Given that Tom Daschle occupies the lofty position as the most visible Democratic leader in Washington, you would think he would be one of the most well-informed. Throughout the war on terrorism, he's been regularly briefed by the administration and has breakfast regularly with the president. So why did he have to stoop to launching hysterical tirades based on sloppy reporting in the Washington Post?
Post reporter Dana Milbank, never one to miss throwing an elbow at the president, put the word "Democrats" in front of Bush's quote that some are "not interested in the security of the American people." Then Daschle, wearing glasses to keep his eyeballs in his head, poured out hot rhetoric like a volcano, actually accusing the president of impugning the service of disabled veteran Democrats Daniel Inouye and Max Cleland. Accuracy and documentation wasn't the point for the Democratic leader, or the Post.
So what did Bush actually say? The record is crystal clear and anyone can find the president's remarks, word for word, on the White House web site
(www.whitehouse.gov). And you can see how the Post (and its biggest fan Daschle) was making a partisan hash of things. While Milbank's story left the impression Bush was talking about Iraq, he was clearly talking about the politicization of the homeland security bill. "The House responded, but the Senate is more interested in special interests in Washington and not interested in the security of the American people." Milbank's editing was sleazy, designed for cheap outrage. Two sentences later, Bush added "And people are working hard in Washington...both Republicans and Democrats. See, this isn't a partisan issue. This is an American issue."
Milbank later left this out - and for good reason. Had he put it in, there would have been no controversy.
There was a reason Bush did not say "Democrats" are uninterested in national security. Almost half the House Democratic caucus voted for a homeland security bill he likes. He would like a fair amount of Senate Democrats to support it, too. But Tom Daschle and Joe Lieberman are squashing the House bill. Nowhere in his story did Milbank address the president's point: Democratic leaders in the Senate appear more interested in pandering to their union base - giving the president no power to fire incompetent morons and extending Davis-Bacon top-wage privileges through more government agencies - than making the country fast, flexible, and efficient in response to potential attacks.
When asked about his story on CNN, Milbank thought the whole uproar was funny, making jokes about getting bonuses from the Post as Senate Democrats brandished his newspaper on TV. But why was the story so sloppy? Milbank justified tying Bush's remarks to Iraq because "whatever the context is, the only thing any of us is discussing right now is Iraq. So it has to have some reverberation."
So a news reporter's goal is . . . reverberation?

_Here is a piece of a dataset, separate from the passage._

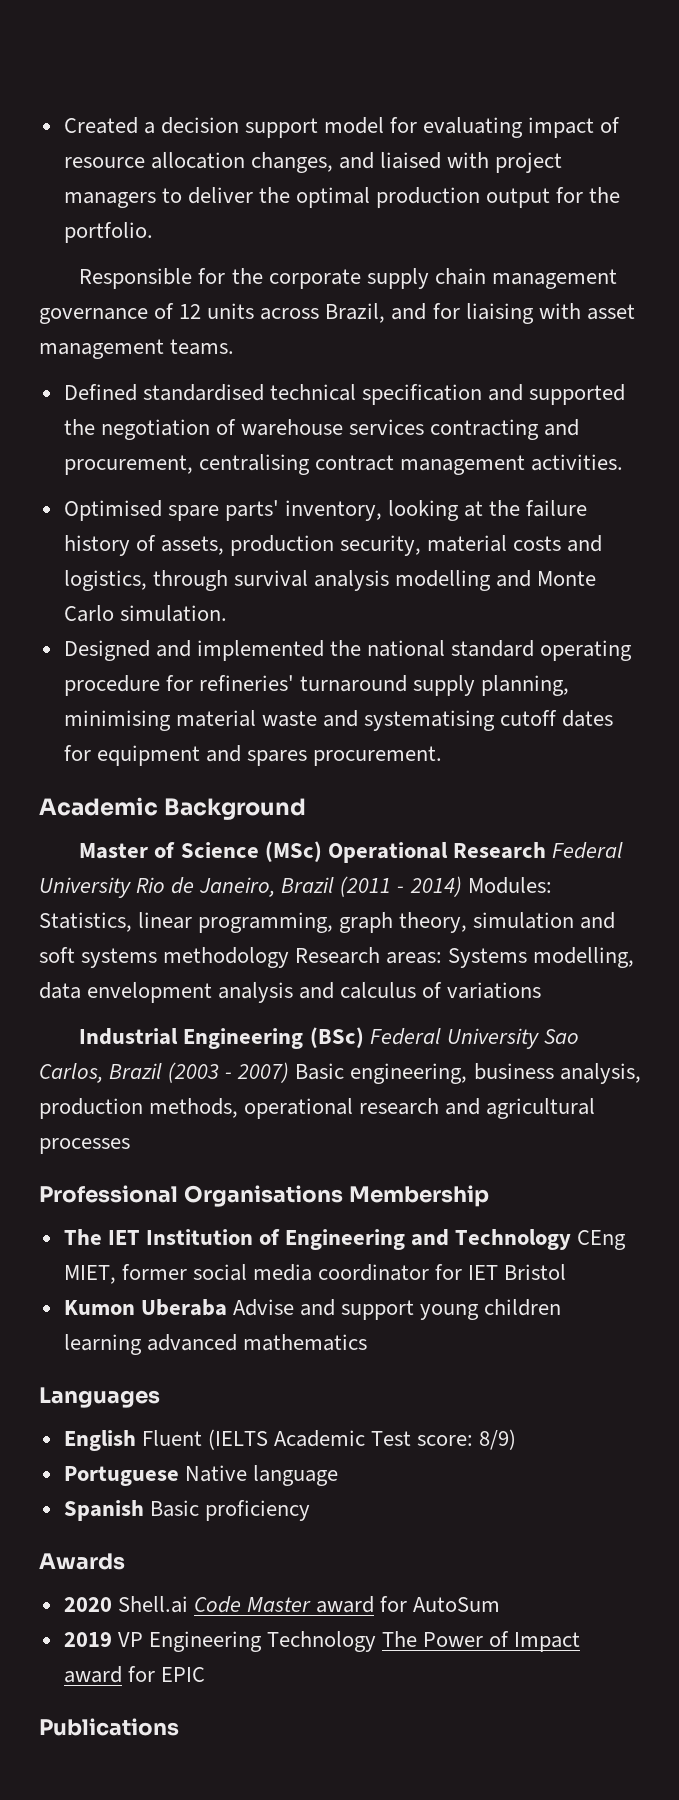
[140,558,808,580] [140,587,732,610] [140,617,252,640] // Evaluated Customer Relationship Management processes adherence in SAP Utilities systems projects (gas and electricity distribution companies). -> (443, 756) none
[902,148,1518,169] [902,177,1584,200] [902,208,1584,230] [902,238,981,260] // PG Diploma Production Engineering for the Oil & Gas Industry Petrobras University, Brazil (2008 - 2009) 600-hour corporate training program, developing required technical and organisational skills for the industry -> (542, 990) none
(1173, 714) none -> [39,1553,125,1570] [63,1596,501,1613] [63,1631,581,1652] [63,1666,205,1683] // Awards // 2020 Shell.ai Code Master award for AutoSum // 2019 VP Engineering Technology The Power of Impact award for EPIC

Well, reverberate it did. The TV news brigade quickly followed, capturing Tom Daschle's meltdown, but it was a case study for Americans in which networks behave like (somewhat) neutral observers, and which ones are hopeless hacks for the Daschle spin factory. ABC echoed Milbank's twisted "reverberation" that Bush was speaking on Iraq. At CBS, Bob Schieffer milked Daschle's hoary points about the patriotism of Senate Democrats, and how Sen. Daniel Inouye "lost an arm to the Nazis."
Of the Big Three, only NBC looked like they did more than two minutes of preparation, adding context and skepticism. Tom Brokaw noted that Bush was speaking about homeland security, Lisa Myers explained the Senate fights over union wishes, and Tim Russert added that Daschle might have been responding to Al Gore's fierce pitch for the "peace wing" of the party. (On cable, CNN and Fox also suggested the Daschle-Post attacks were a little loose on the facts.)
Daschle's Senate floor meltdown was another strange variant on the recent tendency of Democratic leaders to justify their attacks on President Bush based on liberal news media attacks. In May, House leader Dick Gephardt came under fire for suggesting President Bush needed to be grilled about what he knew about September 11 and when he knew it - as if the al-Qaeda surprise attack was a Watergate scandal complete with exploding airplanes. Gephardt aides later explained that their leader was only merely mimicking the Bush-baiting rhetoric of....NBC "Today" host Katie
Couric.
Clearly, there's something wrong when leftwing media attacks become talking points for the leadership of the Democratic Party. What Daschle did was reprehensible party politics. No less deplorable was the action of the Washington Post in setting him up.